Two years ago, Edward Lee at Berkeley wrote an excellent paper called "The Problem With Threads." In his paper he emphasizes that determinism and composability should be the two major objectives when programming concurrent systems. He describes patterns like MapReduce as "coordination languages" and believes that this model is a fruitful route for parallel programming. He arguest that systems that attempt to simplify multithreading "merely chip away at the unnecessarily enormous nondeterminism of the threading model" and that the threading model is "intrinsically intractable." The final paragraph of his essay serves as a manifesto for those of us designing non-threaded frameworks for parallel computing:
If we expect concurrent programming to be mainstream, and if we demand reliability and predictability from programs, then we must discard threads as a programming model. Concurrent programming models can be constructed that are much more predictable and understandable than threads. They are based on a very simple principle: deterministic ends should be accomplished with deterministic means. Nondeterminism should be judiciously and carefully introduced where needed, and should be explicit in programs. This principle seems obvious, yet it is not accomplished by threads. Threads must be relegated to the engine room of computing, to be suffered only by expert technology providers.Threads aren't just harmful because of non-determinism and interlocking issues. Threads are harmful for the same reason Edsger Dijkstra argued Goto is harmful. It's the same reason John Backus apologized for Fortran in his Turing award lecture. The serial instruction-stream control-flow style of traditional computer programming is the wrong way to approach most electronic data processing systems!

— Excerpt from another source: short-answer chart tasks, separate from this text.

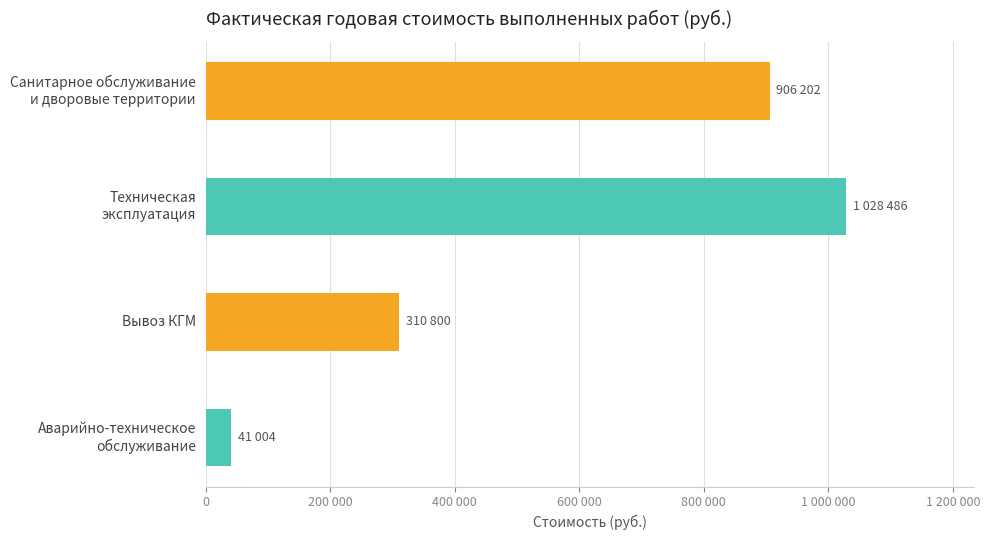

Rank the categories by value from lowest to highest.

Аварийно-техническое
обслуживание, Вывоз КГМ, Санитарное обслуживание
и дворовые территории, Техническая
эксплуатация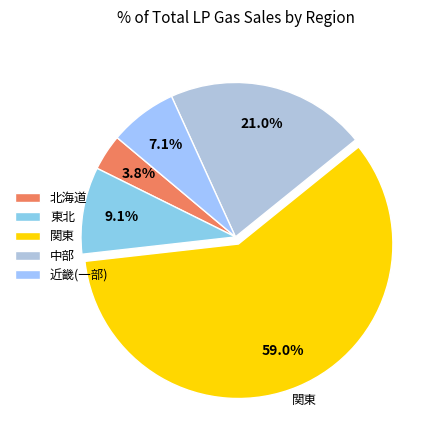

Rank the categories by value from lowest to highest.

北海道, 近畿(一部), 東北, 中部, 関東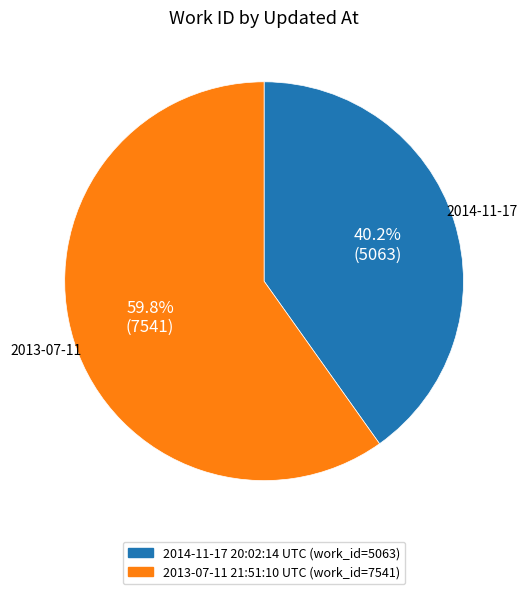

The 2014-11-17 20:02:14 UTC slice represents 40% of the pie. True or false?

True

The main point of this blog is to argue that any-kind-of-threading is a folly (even single threading) and to put forward the spreadsheet as a better hardware primitive. While hardware realities are forcing the deprecation of the single-threaded instruction stream primitive model, we should deprecate the rest of the von Nuemann model while we're at it. We should avoid the perils of multithreading and transition to a dataflow-centric primitive computing model premised around arrays of reconfigurable dataflow units. Locality constrained dataflow is how electrical engineers design physically realizable systems and programmers will have to follow suit to design concurrent code. As we scale to ever more cores, multi-CPUs will start to resemble FPGAs and addressing the inter-process communication issues will require a more physical dataflow view of the system. (Electrical Engineers don't believe in magic. Computer Scientists don't believe in physics.)
Indeed, part of the folly of DIY dataflow graph (DFG) engines is writing your own multithreaded code to run DFGs on multicore and single threaded executers -- not to discount the NP-Hard problems related to heterogeneous partitioning and FPGA compilation. Let your dataflow framework provider worry about using multithreading platforms to run your DFGs so you can just keep using spreadsheets.